▸ **How to complete this task**: What is needed is an exact copy of the listing, with no pictures in it.

▸ **Recorded information**:

....................

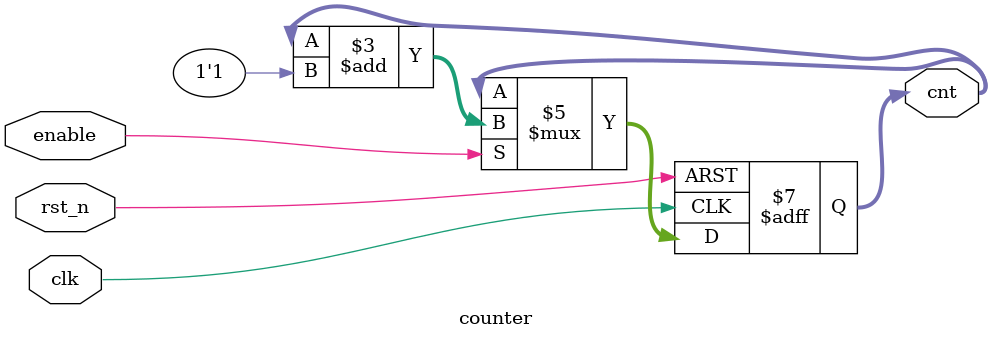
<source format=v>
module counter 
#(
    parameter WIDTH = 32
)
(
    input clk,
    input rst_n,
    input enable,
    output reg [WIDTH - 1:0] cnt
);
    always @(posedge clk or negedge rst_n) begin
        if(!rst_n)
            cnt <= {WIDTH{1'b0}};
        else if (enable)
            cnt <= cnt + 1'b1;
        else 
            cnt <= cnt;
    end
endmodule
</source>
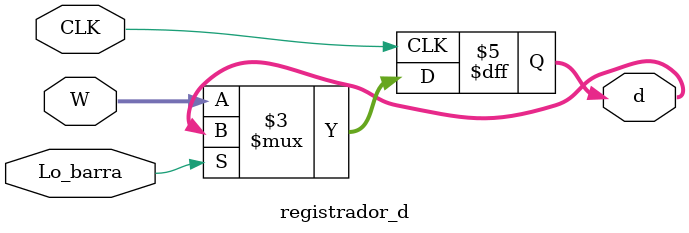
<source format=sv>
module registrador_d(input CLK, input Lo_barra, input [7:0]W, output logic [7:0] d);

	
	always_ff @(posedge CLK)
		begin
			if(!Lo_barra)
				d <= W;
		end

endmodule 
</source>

....................

▸ **Answer to this exercise**:
<source format=v>
module counter 
#(
    parameter WIDTH = 32
)
(
    input clk,
    input rst_n,
    input enable,
    output reg [WIDTH - 1:0] cnt
);
    always @(posedge clk or negedge rst_n) begin
        if(!rst_n)
            cnt <= {WIDTH{1'b0}};
        else if (enable)
            cnt <= cnt + 1'b1;
        else 
            cnt <= cnt;
    end
endmodule
</source>
<source format=sv>
module registrador_d(input CLK, input Lo_barra, input [7:0]W, output logic [7:0] d);

	
	always_ff @(posedge CLK)
		begin
			if(!Lo_barra)
				d <= W;
		end

endmodule 
</source>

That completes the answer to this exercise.